Malgré des initiatives visant à réconcilier les deux hommes, la rupture est consommée lorsque Santa-Cruz attaque le fortin sur le pont d'Endarlaza (le ), situé sur la route de Bera à Irun et de valeur stratégique.

Tandis que le fortin est rapidement encerclé et sur le point de tomber, les carabiniers qui constituent la garnison hissent le drapeau blanc. Mais alors que les hommes de Santa-Cruz s'avancent à découvert sur le pont, des coups de feu claquent et ceux-ci s'écroulent. Pris de rage face à ce qu'il considère une infamie, Santa-Cruz capture les survivants et les aligne sur la route. Il chasse leurs épouses lesquelles prennent la fuite vers Irun alors que les prisonniers sont exécutés[6].

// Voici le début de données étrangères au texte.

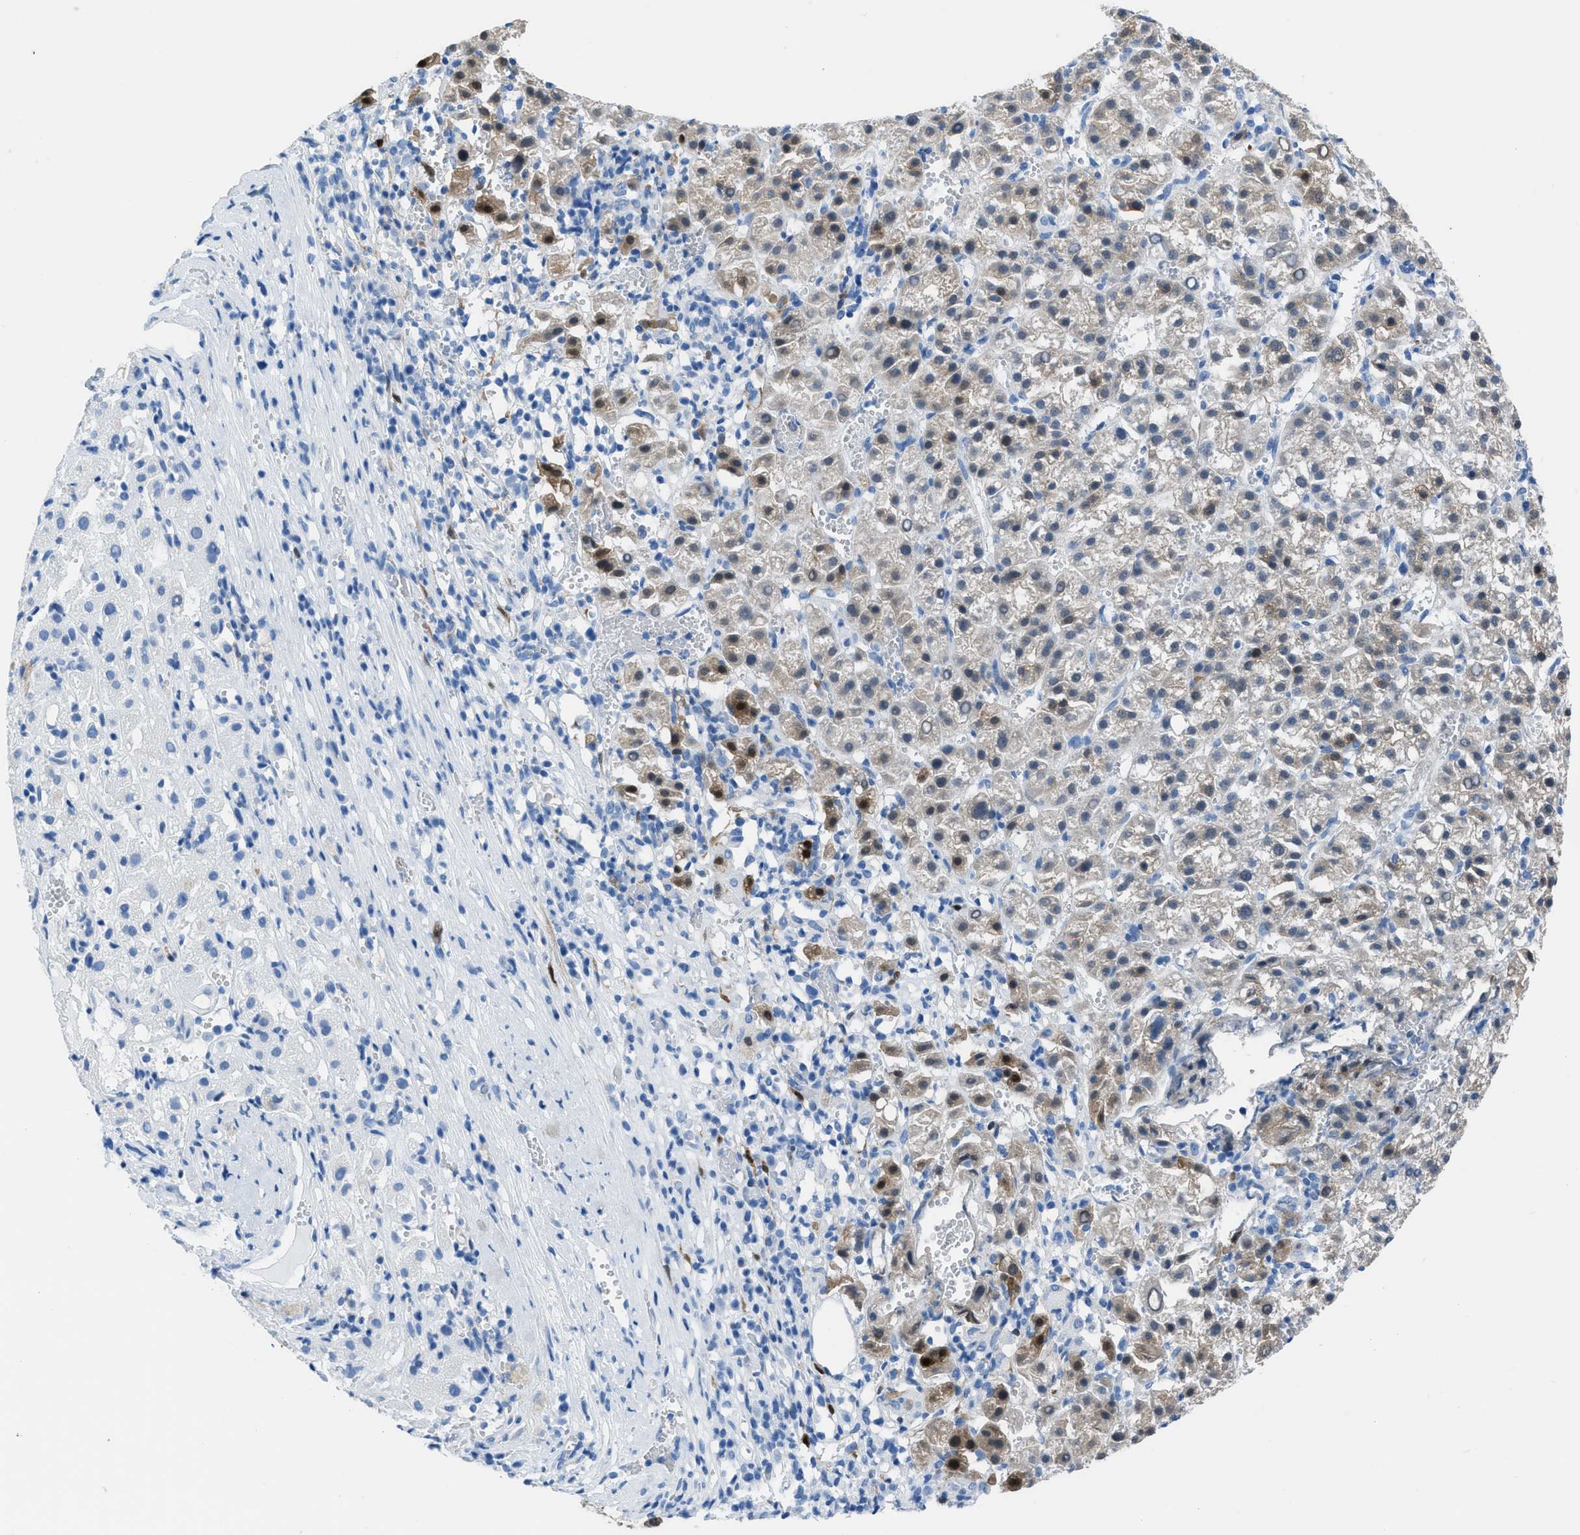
{"staining": {"intensity": "strong", "quantity": "<25%", "location": "cytoplasmic/membranous,nuclear"}, "tissue": "liver cancer", "cell_type": "Tumor cells", "image_type": "cancer", "snomed": [{"axis": "morphology", "description": "Carcinoma, Hepatocellular, NOS"}, {"axis": "topography", "description": "Liver"}], "caption": "This is an image of immunohistochemistry staining of liver cancer, which shows strong expression in the cytoplasmic/membranous and nuclear of tumor cells.", "gene": "CDKN2A", "patient": {"sex": "female", "age": 58}}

De nouvelles découvertes dans les archives permettent de mieux comprendre le choix de l'attaque sur Endarlaza : situé près du chemin de fer, Endarlaza devait bientôt connaître un projet d'exploitation minière sous l'entreprise d'un lord britannique lequel ne manquerait pas de fournir des dividendes au gouvernement libéral en échange du droit de concession. L'aspect économique de cette attaque n'est donc pas à négliger si l'on considère que Santa-Cruz tarissait ainsi une source de revenus pour les libéraux tout en combattant l'embryon d'un capitalisme étranger alors balbutiant au Pays basque. Le massacre d'Endarlaza met au ban Santa-Cruz, lequel est accusé de cruauté, aussi bien par les libéraux que par l'état-major carliste.

Isolé, mais disposant toujours d'un solide appui populaire, celui-ci envisage un coup de force contre les troupes carlistes qui le considèrent à présent comme un renégat. Il y renonce finalement afin de ne pas provoquer une guerre fratricide dans une guerre civile déjà fort confuse.

Santa-Cruz est résigné à se soumettre à Don Carlos et à le servir en tant que simple aumônier dans l'une de ses compagnies. Ce dernier refuse, et Santa-Cruz abandonne alors ses hommes pour regagner la frontière. En France, Santa-Cruz paraît désorienté et passe plus d'un an dans des villages au Pays-basque[7].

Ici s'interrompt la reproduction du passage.